Auch die Veranstaltung in Bad König sei kein Vergleich, denn schließlich handle es sich hier ja um eine Kurstadt. „Sollte sich da jemand infizieren, kann man das dort auch gleich wieder ausKURieren. Die kennen sich aus, Erbach nicht“, flüchtet sich der Gastronom in Sarkasmus.
„Wir Erbacher Gastronomen konnten uns vom Stress der letzten zwei Jahre erholen“
Da nun die armen Michelstädter und Bad Königer Gastronomen die ganze „Last“ des vorweihnachtlichen Besucherandrangs, natürlich auch den der Erbacher Besucher, hätten abfangen müssen, „konnten wir Erbacher Gastronomen uns endlich vom Stress der letzten zwei Jahre erholen und Weihnachten ausgiebig im leeren Restaurant genießen“.

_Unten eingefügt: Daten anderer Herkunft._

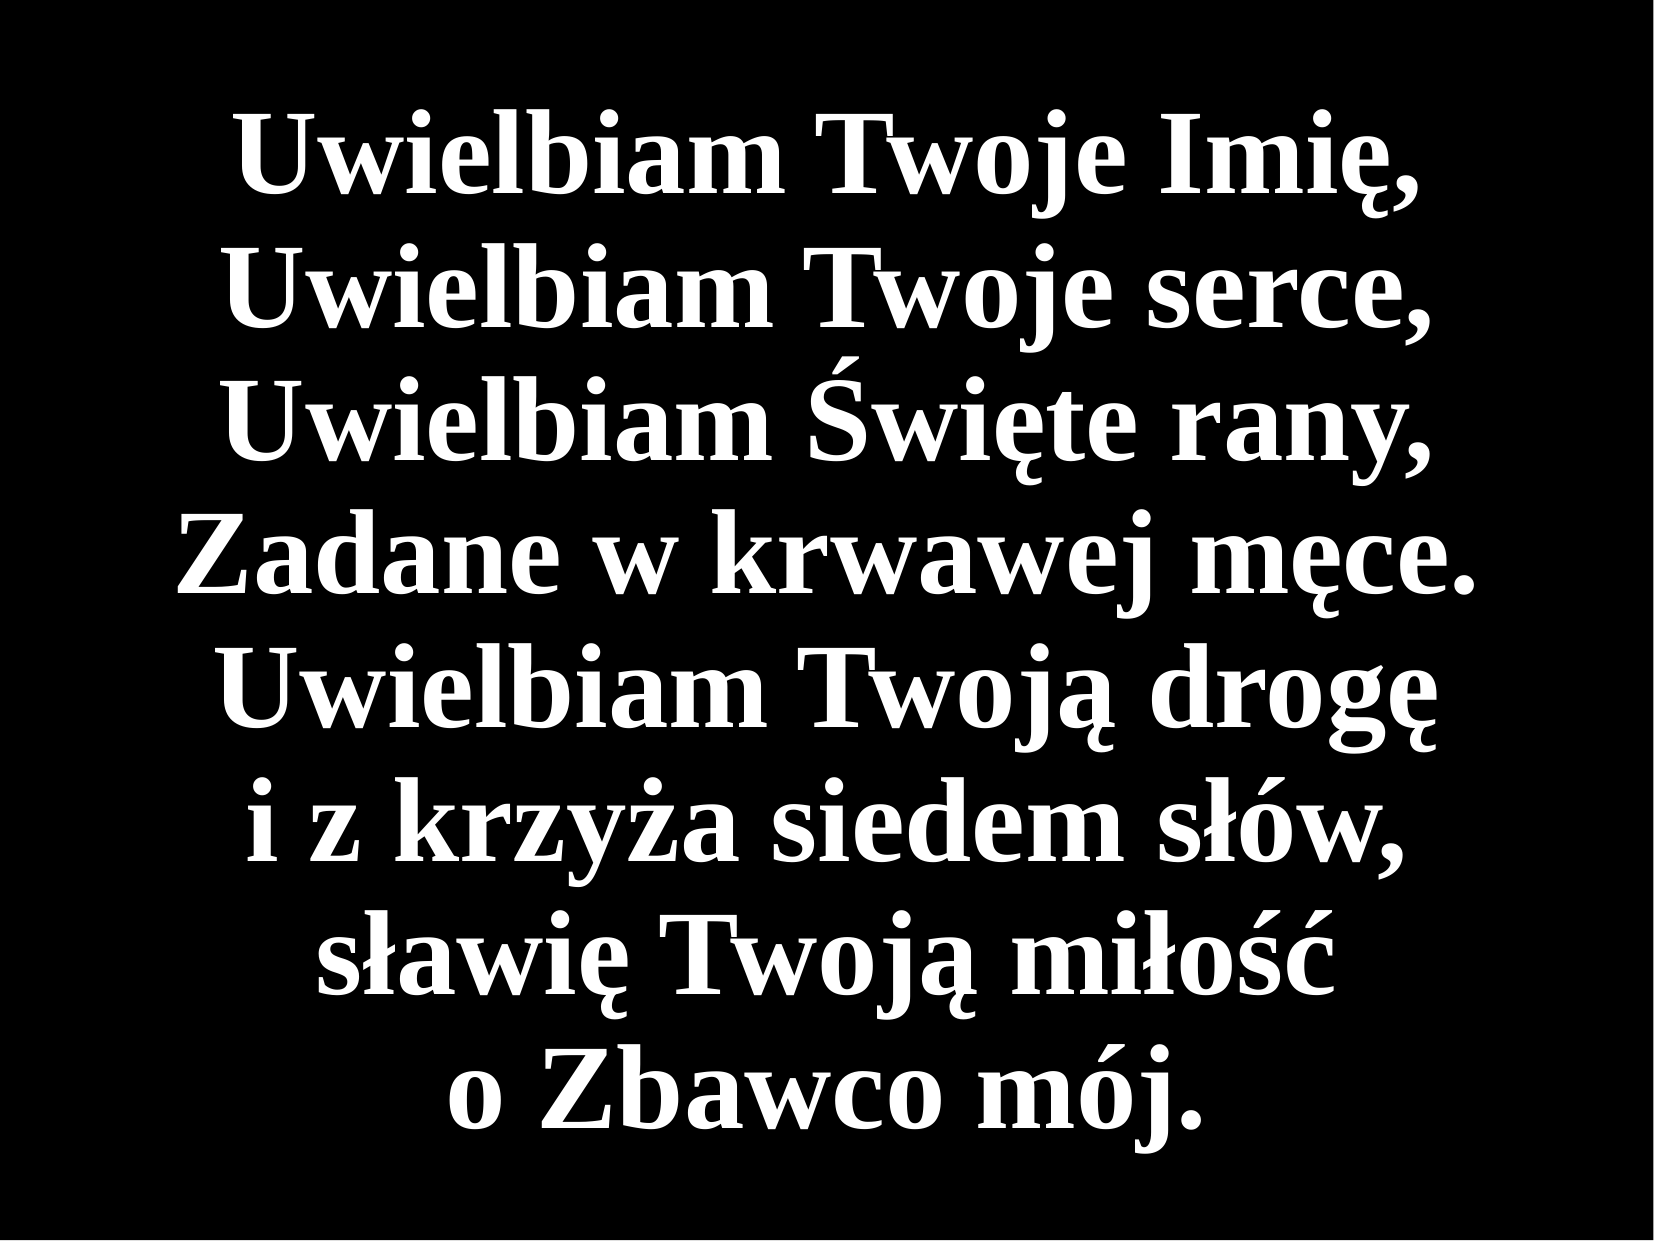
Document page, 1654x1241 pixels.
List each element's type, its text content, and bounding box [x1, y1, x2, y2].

Der Umsatz reiche zwar nicht um die Kosten zu decken, aber das sei man ja inzwischen schon gewohnt. „Nix Neues also. Außerdem ist es nur Papier, auf dem das steht. Wie wir alle wissen, ist zumindest das Papier sehr geduldig.“
Hinzu komme, dass „wir uns in jüngster Zeit und mit der Unterstützung durch Corona so viel Speck anfressen konnten, dass wir diese himmlische Ruhe unbesorgt genießen konnten“, sagt der Gastronom in der Hoffnung, seine Ironie sei deutlich geworden.

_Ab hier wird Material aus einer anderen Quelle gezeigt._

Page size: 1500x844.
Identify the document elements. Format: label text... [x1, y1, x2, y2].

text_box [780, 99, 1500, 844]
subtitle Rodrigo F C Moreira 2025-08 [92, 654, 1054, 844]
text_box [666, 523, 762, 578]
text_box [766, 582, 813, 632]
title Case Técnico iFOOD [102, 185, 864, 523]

„Wir bedanken uns für die strategische Meisterleistung, die uns das Wasser abgegraben hat“
„Wir bedanken uns also für die strategische Meisterleistung, die uns das Wasser abgegraben hat“, heißt es weiter in dem Statement. Eine traditionsreiche Lokalität, das Erbacher Brauhaus, habe ab Januar die Pforten geschlossen. „Nachvollziehbar, vermutlich wegen Reichtums und dementsprechender Motivation.“
Es komme also nicht darauf an „wenn auch wir hinzukommen würden, weil auch wir so langsam die Lust verlieren.“ Der Erbacher Marktplatz sei eh schon tot. „Lange gucken wir uns diese geschäftsschädigende Politik sowie das damit vorgegebene Stadtmarketing nicht mehr an!“
Der Spaß sei ohnedies schon dem Frust gewichen. „Sollte auch die immer noch vorhandene Lust vergehen, gibt es eben noch einen weiteren Leerstand auf dem zum Flanieren gebauten Marktplatz.“ Das werde allerdings dann abends kaum auffallen, denn das Schloss bleibe ja vorwiegend dunkel, um das sicherzustellen.